La cupidité : faire les choses à Ma façon

Lisez Esaïe 56.11. Contre quel péché ce verset nous met-lien garde ?

Pour nous autres, êtres déchus, la cupidité peut être aussi aromatique que la respiration. Et tout aussi naturelle également. Pourtant, difficile d’imaginer un trait du caractère humain qui soit plus éloigne du caractère de Christ que la cupidité. » Car vous connaissez la grâce de notre Seigneur Jésus-Christ : lui qui était riche, il s’est fait pauvre à cause de vous, pour que, vous, par sa pauvreté, vous deveniez riches. » (2 Co 8.9) Seul le Seigneur sait les dégâts que la cupidité a pu causer tout au long de l’histoire. La cupidité a entrainé des guerres. La cupidité a poussé des gens à commettre des crimes qui ont causé leur ruine, ainsi que celle de leur famille. La cupidité ressemble à un virus qui s’empare de son hôte et qui sape toute vertu jusqu’à ce que la cupidité finisse par prendre toute la place. La cupidité est une maladie qui veut toute la passion, le pouvoir et les possessions. À nouveau, » je vois, je veux, je prends « .

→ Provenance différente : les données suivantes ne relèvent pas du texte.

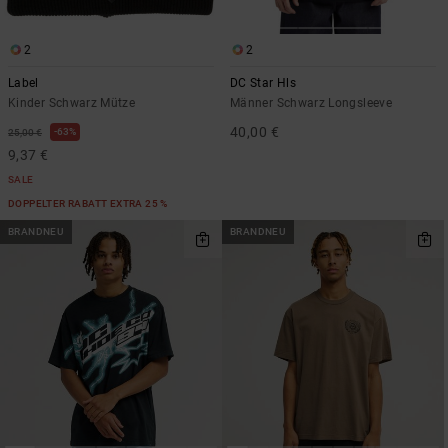
2
2
Label
DC Star Hls
Kinder Schwarz Mütze
Männer Schwarz Longsleeve
40,00 €
63%
25,00 €
9,37 €
SALE
DOPPELTER RABATT EXTRA 25 %
BRANDNEU
BRANDNEU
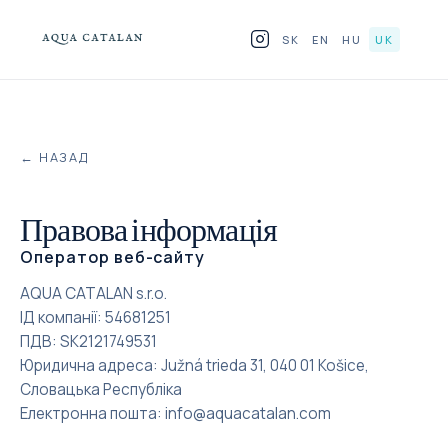
Перейти до змісту
SK
EN
HU
UK
ПРОДУКТИ
←
НАЗАД
ДЛЯ HORECA
ЧОМУ СКЛО
Правова інформація
Оператор веб-сайту
BLOG
AQUA CATALAN s.r.o.
ІД компанії: 54681251
ДЕ ЗНАЙТИ
ПДВ: SK2121749531
Юридична адреса: Južná trieda 31, 040 01 Košice,
КОНТАКТ
Словацька Республіка
Eлектронна пошта: info@aquacatalan.com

Lisez Matthieu 26.14-16. Que peut-on apprendre de la puissance de la cupidité à partir de cette triste histoire ?

Remarquez les paroles de Judas : » Que voulez-vous me donner pour que je vous le livre ? » (Mt 26.15). Parfait exemple de quelqu’un qui laisse la cupidité primer sur tout le reste Judas avait été privilégié, comme peu l’ont été dans l’histoire : il avait connu Jésus incarné, avait été le témoin de ses miracles, et l’avait entendu prêcher les paroles de la vie. Et pourtant, voyez ce que la cupidité et la convoitise l’ont poussé à faire. Combien le Sauveur se montra tendre à l’égard de celui qui devait le trahir ! Dans son enseignement, Jésus insistait sur des principes de bienveillance qui s’attaquaient à la racine même de l’avarice. Il montrait à Judas le caractère odieux de la cupidité, et le disciple comprit plus d’une fois que son caractère venait d’être esquissé et son péché signalé ; mais il ne voulait pas confesser et abandonner ses fautes.

Qui n’a jamais manifeste par mégarde de la cupidité dans son caractère ? Comment, par la grâce de Dieu, pouvons-nous garder le contrôle sur cette tendance naturelle ?

7. Ellen G. White, Jésus-Christ, chap. 30, p. 283.